Patient safety, which has also been a long-term focus at Nationwide Children’s, remains a priority while continuing to pursue the best outcomes in the context of post-pandemic recovery. The health human resources landscape requires an all-hands-on-deck effort. In addition, the approach to safety in the broader multi-industry context is changing and moving toward a set of mindsets and approaches some are calling collectively “modern safety.” Nationwide Children’s was an early adopter of some of this, but I see an opportunity to make this more front and center.
Q: A sentiment that increasingly comes through in conversations with hospital leaders today is that quality isn’t the responsibility of one team — it’s everyone’s job. How do you plan to engage all departments (including those often behind the scenes like environmental services, etc.) in the system’s quality and safety mission?

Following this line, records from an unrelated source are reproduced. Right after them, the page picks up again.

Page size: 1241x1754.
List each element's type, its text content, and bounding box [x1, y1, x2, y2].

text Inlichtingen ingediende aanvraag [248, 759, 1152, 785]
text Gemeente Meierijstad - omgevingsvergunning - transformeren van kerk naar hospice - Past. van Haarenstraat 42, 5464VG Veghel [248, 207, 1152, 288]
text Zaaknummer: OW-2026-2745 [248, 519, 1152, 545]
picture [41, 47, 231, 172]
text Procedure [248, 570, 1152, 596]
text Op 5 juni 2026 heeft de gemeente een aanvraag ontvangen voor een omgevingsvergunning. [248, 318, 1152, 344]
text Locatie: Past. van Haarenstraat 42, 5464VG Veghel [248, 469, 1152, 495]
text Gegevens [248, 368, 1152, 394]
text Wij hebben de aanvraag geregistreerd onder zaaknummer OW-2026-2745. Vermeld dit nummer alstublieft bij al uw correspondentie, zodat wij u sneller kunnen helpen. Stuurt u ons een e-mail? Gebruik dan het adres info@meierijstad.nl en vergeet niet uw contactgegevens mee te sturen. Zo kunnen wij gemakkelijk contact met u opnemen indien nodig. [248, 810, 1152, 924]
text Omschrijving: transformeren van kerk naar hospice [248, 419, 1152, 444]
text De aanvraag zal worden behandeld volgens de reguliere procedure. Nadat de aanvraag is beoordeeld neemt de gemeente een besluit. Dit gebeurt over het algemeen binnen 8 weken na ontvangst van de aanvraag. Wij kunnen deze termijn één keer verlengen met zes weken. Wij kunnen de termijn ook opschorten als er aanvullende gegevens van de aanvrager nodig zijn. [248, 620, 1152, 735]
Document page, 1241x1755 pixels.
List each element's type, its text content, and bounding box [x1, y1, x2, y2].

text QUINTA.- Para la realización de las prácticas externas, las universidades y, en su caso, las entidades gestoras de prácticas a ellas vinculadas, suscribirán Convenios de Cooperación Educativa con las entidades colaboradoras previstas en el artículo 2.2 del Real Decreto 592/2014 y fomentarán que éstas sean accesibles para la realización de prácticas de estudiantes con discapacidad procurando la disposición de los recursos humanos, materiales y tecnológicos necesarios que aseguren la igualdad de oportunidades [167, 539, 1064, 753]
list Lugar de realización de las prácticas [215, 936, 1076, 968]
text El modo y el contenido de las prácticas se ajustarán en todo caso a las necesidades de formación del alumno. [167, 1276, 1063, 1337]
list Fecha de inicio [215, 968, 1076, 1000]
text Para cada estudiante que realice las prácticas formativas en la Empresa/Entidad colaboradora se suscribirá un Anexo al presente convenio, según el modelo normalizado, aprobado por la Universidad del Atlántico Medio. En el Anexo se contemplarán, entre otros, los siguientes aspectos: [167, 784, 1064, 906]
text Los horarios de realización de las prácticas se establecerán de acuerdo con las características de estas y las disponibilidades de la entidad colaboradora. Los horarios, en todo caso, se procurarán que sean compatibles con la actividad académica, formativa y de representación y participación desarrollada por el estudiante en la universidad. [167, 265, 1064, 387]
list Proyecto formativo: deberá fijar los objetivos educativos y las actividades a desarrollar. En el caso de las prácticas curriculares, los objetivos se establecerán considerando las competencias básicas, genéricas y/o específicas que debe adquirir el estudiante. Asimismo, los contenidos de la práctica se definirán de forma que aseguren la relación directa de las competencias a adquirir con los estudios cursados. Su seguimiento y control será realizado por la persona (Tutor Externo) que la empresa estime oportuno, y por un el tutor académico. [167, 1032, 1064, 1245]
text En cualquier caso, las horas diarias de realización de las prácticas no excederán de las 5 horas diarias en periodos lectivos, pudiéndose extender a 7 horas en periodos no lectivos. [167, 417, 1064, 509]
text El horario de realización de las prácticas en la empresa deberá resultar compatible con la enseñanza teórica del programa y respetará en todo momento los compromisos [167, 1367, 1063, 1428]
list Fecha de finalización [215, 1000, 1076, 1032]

MC: This is something I think about a lot. When I started out two decades ago, improvement work was not well organized, but the early adopters were drawn to the creativity and spontaneity of it. As we strove to establish legitimacy by organizing ourselves, the era that followed saw quality as the domain of the “quality department.” Healthcare has since evolved dramatically toward the broader expectation that everyone has a role in quality and safety.
A couple of weeks ago, I attended a presentation by an environmental services leader who had completed a proactive safety assessment of employee musculoskeletal injury risk. It is very gratifying to see this evolution. But it means that quality leaders have to evolve as well — becoming experts not just in quality methods but in knowing how to continually fine tune the balance between centralized and distributed ownership for quality.
Q: Uncertainty around federal funding — from Medicaid cuts to proposed limits on research reimbursement — is already prompting budget shifts across hospitals. How do you plan to navigate these unknowns from a clinical leadership perspective?
MC: The thought that a child could lose healthcare coverage or endure cuts to essential services is extremely concerning. I feel prepared to navigate this because, like a lot of quality leaders, I think frequently about the costs and return on investment of our work. This is something that the Children’s Hospitals Solutions for Patient Safety network has taught us well.
We work together to eliminate harm in children’s hospitals because it is the right thing to do, but we also stay attuned to the enormous cost avoidance brought about by the work. We improvers are creative, we’re drawn to change, and we’re surrounded by the people of healthcare — an industry that continues to attract the most compassionate, intrinsically motivated people who want to do the right thing for patients and staff and to make the world better. So, I feel optimistic.
Q: What’s one challenge or trend in quality and safety that keeps you up at night? What do you believe the healthcare industry should be paying closer attention to?
MC: I worry about the pendulum swinging back toward blame culture vs. just culture. I think this is in part a product of our success in building accountability through policies and procedures and the broad expectations we discussed above. But it’s a dangerous trend in terms of the negative impact it could have on our ability to keep learning and evolving and designing harm out of the system. I urge all healthcare leaders to pay attention to this.